背景知识:这两天公司想把xgboost模型做的件量预测移植到spark xgboost上,然后就开始了漫漫长路。踩了很多坑,然后把自己的目前可运行的一个demo放上来跟大家分享。
1.环境:
idea
linux系统
这里有个坑:如果不想去编译xgboost,通过maven引入的xgboost4j包只支持linux系统,因为windows需要.dll文件,linux需要.so文件,而maven引入的xgboost4j里面只有.so文件,所以只能在linux上跑。
scala:2.11.0
jdk:1.8
xgboost:0.72
spark:必须要2.3.0及其以上,否则会出千奇百怪的错
<java.version>1.8</java.version>
<spark.version>2.3.0</spark.version>
<hadoop.version>2.7.3</hadoop.version>
<dependency>
<groupId>ml.dmlc</groupId>
<artifactId>xgboost4j</artifactId>
<version>0.72</version>
</dependency>
<dependency>
<groupId>ml.dmlc</groupId>
<artifactId>xgboost4j-spark</artifactId>
<version>0.72</version>
</dependency>
2.可运行的demo
import ml.dmlc.xgboost4j.scala.spark.XGBoost
import org.apache.log4j.{Level, Logger}
import org.apache.spark.ml.feature._
import org.apache.spark.sql._
object myCallXGBoost {
Logger.getLogger("org").setLevel(Level.WARN)

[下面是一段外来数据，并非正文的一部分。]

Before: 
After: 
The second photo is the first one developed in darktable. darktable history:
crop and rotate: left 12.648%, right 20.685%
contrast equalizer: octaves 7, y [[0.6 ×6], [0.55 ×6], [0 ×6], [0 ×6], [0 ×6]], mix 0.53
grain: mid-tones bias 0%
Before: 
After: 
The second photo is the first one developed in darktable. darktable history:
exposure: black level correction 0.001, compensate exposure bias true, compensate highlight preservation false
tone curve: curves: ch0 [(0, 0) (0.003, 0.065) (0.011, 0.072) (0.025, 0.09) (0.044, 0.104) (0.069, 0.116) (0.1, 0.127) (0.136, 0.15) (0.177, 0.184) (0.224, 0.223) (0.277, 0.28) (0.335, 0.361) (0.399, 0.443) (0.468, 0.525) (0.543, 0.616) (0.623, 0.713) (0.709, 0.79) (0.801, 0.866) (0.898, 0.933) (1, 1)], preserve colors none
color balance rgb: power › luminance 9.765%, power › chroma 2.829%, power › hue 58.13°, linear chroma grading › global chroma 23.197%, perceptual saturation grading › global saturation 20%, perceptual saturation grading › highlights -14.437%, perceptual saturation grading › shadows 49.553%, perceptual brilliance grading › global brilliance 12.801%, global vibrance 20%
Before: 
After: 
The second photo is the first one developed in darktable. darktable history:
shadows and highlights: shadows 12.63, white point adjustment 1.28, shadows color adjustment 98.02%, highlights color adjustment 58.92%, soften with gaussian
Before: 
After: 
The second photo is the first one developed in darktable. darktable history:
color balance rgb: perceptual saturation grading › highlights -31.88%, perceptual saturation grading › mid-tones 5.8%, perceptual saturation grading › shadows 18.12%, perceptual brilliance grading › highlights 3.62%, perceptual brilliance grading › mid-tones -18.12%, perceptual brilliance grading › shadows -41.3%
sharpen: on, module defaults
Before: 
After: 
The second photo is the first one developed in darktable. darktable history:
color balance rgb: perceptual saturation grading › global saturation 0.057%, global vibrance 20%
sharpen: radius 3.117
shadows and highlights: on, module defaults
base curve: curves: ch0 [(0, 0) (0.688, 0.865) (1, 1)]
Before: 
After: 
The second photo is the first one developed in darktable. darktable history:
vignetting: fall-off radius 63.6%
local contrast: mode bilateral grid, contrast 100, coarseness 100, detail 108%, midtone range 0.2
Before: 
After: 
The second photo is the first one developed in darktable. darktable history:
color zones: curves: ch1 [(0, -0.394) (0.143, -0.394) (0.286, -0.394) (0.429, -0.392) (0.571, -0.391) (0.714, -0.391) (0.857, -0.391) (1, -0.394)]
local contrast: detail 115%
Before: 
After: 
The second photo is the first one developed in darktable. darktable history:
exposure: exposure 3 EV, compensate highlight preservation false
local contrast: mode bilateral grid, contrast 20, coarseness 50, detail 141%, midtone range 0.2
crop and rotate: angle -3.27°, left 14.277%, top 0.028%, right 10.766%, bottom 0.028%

def main(args: Array[String]): Unit = {
val inputPath = "/Users/01376233/IdeaProjects/myxgboost/src/main/data"
// create SparkSession
val spark = SparkSession
.builder()
.appName("SimpleXGBoost Application")
.config("spark.executor.memory", "2G")
.config("spark.executor.cores", "4")
.config("hive.metastore.uris","thrift://10.202.77.200:9083")
.config("spark.driver.memory", "1G")
.config("spark.serializer", "org.apache.spark.serializer.KryoSerializer")
.config("spark.default.parallelism", "4")
.enableHiveSupport()
//.master("local[*]")
.getOrCreate()
//从csv中读取数据
//val myTrainCsv = spark.read.option("header", "true").option("inferSchema", true).csv(inputPath + "/my_train.csv")
//val myTestCsv = spark.read.option("header", "true").option("inferSchema", true).csv(inputPath + "/my_test.csv")
//从hive中读取数据
val myTrainCsv = spark.sql("select * from dm_analysis.lsm_xgboost_train")
val myTestCsv = spark.sql("select * from dm_analysis.lsm_xgboost_test")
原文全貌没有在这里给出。